#### [TEXTAUSZUG]
______________________________

Zwei Ehrenmitglieder

Auf dem Festabend am Samstag, auf dem Prinz Rasso, der aktives Mitglied der Leutstettener Feuerwehr ist, seinen Bruder Ludwig vertrat, wurde vor 250 Gästen dem Bürgermeister Xaver Hirschbold und dem 82jährigen Franz Friesenegger, der 41 Jahre lang Zeugwart gewesen ist, von Kommandanten Peter Gugetzer die Ehrenmitgliedsurkunde überreicht. Es ist also nicht zuletzt Frieseneggers Verdienst, daß die Leutstettener beim Umzug in Uniformen von 1912 auftreten konnten: rote Paspeln an den Kanten der schwarzen zweireihig geknöpften Röcke, einen schweren Hanfgurt um die Mitte und auf Hochglanz gebrachte Messinghelme auf dem Kopf, der Kommandant natürlich noch mit einem weißen Haarbuschen obendrauf.

______________________________

#### [EINTRÄGE]
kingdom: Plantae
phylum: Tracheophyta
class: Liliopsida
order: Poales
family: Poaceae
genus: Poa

______________________________

#### [AUFGABEN]
(A) Geben Sie im Text über die Leutstettener Feuerwehr den Abschnitt von „Zwei Ehrenmitglieder“ bis „weißen Haarbuschen obendrauf.“ erneut wieder und ersetzen Sie dabei „Hanfgurt“ durch „Ledergurt“.
(B) Wie viele Jahre war Franz Friesenegger laut dem Text über die Leutstettener Feuerwehr Zeugwart?
(C) Schreiben Sie den Text über die Leutstettener Feuerwehr im Anschluss an seinen letzten Satz weiter.

#### [LÖSUNGEN]
(A)
Zwei Ehrenmitglieder

Auf dem Festabend am Samstag, auf dem Prinz Rasso, der aktives Mitglied der Leutstettener Feuerwehr ist, seinen Bruder Ludwig vertrat, wurde vor 250 Gästen dem Bürgermeister Xaver Hirschbold und dem 82jährigen Franz Friesenegger, der 41 Jahre lang Zeugwart gewesen ist, von Kommandanten Peter Gugetzer die Ehrenmitgliedsurkunde überreicht. Es ist also nicht zuletzt Frieseneggers Verdienst, daß die Leutstettener beim Umzug in Uniformen von 1912 auftreten konnten: rote Paspeln an den Kanten der schwarzen zweireihig geknöpften Röcke, einen schweren Ledergurt um die Mitte und auf Hochglanz gebrachte Messinghelme auf dem Kopf, der Kommandant natürlich noch mit einem weißen Haarbuschen obendrauf.

(B) 41 Jahre.

(C)
Triumphzug einer Spritze

Im Triumph führten sie die hundertjährige Spritze mit sich, der gewiß selbst im Deutschen Museum ein Ehrenplatz zukäme. Auf einem leichten Pferdewagen ruht ein rotbrauner Kasten mit einem gewaltigen Pumpengestänge darin, und hintendran gehängt wird noch die Schlauchrolle. Wenn man sich überlegt, wieviele große Brände auch vor hundert Jahren und bisher zu löschen waren - der Festredner hat einige von ihnen aufgezählt - dann kann man nur staunen, denn es sieht nicht so aus, als gingen mehr als fünf Bauernmilchkannen voll Wasser in diesen Löschkasten, der von einer gewaltigen, schwarz angemalten Sturmlaterne gekrönt wird. Die Feuerwehrler waren eben immer schon besonders tüchtige Leute. Und draufgängerische dazu. Eine Zuschauerin bei den Schauübungen erzählte einer anderen allerhand Geschichten von der Leutstettener und der Starnberger Feuerwehr. So auch von dem Kommandanten, der 's Gartentürl gar net lang aufmacht, der hupft einfach drüba ... Schön war's, gekonnt war's - die Hundertjahrfeier der Leutstettener Feuerwehr!"